ただし、入れる中身の種類によって注意点が異なります。
あん・ペースト状のものを入れる場合
こしあん、黒ごまあん、さつまいもあんなどは、あらかじめ一口サイズに丸めておき、生地で包むのが基本です。
このタイプは形が安定しているため、初心者でも失敗しにくいアレンジです。
溶けやすい中身を入れる場合(チョコ・チーズ)
チョコレートやチーズは、包む直前まで冷やしておくのがポイントです。
やわらかい状態で包むと、生地が破れやすくなり、揚げている途中で中身が流れ出る原因になります。
水分が出やすい中身を入れる場合
カスタードクリームなど水分が多い中身は、少量にする/とろみを強めるなどの工夫が必要です。

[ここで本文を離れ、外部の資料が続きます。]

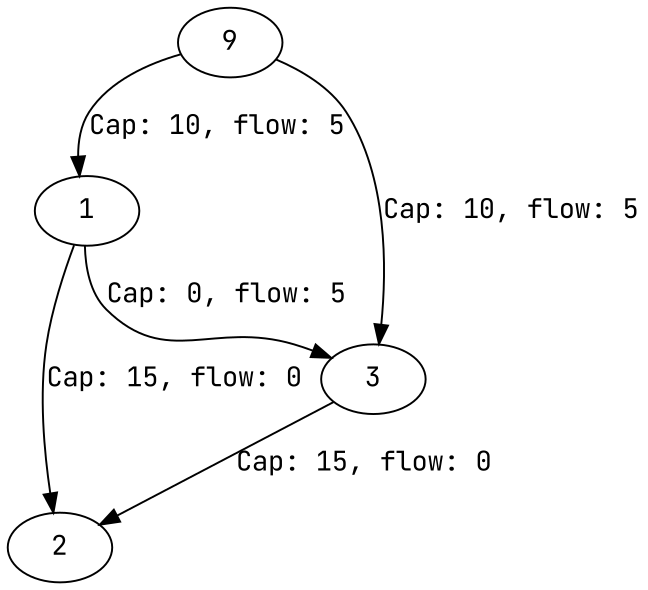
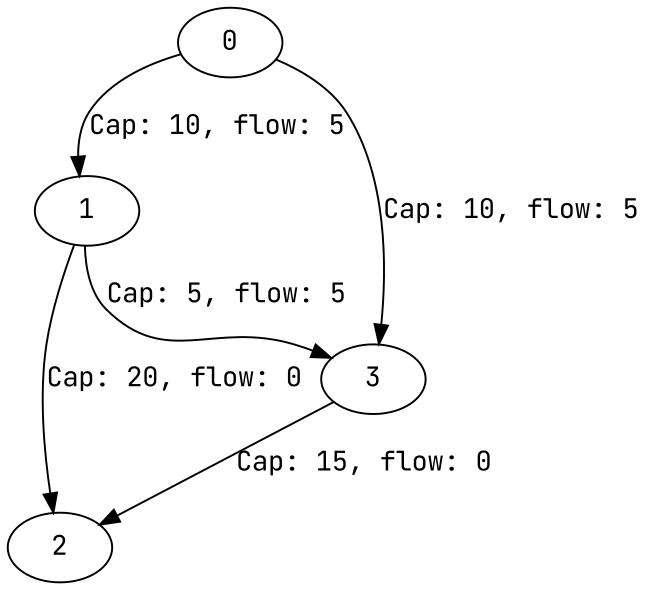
  digraph {
    fontname="JetBrains Mono"
    node [fontname="JetBrains Mono"]
    edge [fontname="JetBrains Mono"]
-   0 [label=9]
+   0
    1
    3
    2
    0 -> 1 [label="Cap: 10, flow: 5"]
    0 -> 3 [label="Cap: 10, flow: 5"]
-   1 -> 3 [label="Cap: 0, flow: 5"]
-   1 -> 2 [label="Cap: 15, flow: 0"]
+   1 -> 3 [label="Cap: 5, flow: 5"]
+   1 -> 2 [label="Cap: 20, flow: 0"]
    3 -> 2 [label="Cap: 15, flow: 0"]
  }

水分が多すぎると、揚げた際に皮が割れやすくなります。
既製品の場合は「包む工程」がない
市販のゴマ団子を使う場合は、包む工程がないため、中身アレンジは現実的ではありません。
そのため、既製品では
・完成品にトッピングする
・添え物で印象を変える
といった形が現実的なアレンジになります。
シリンジ注入は不可?

まとめ
ゴマ団子の中身は、あんこに限らずチョコ・カスタード・チーズなど幅広くアレンジ可能です。
甘さ重視、香ばしさ重視、変わり種など目的に合わせて中身を選ぶことで、同じゴマ団子でもまったく違った味わいを楽しめます。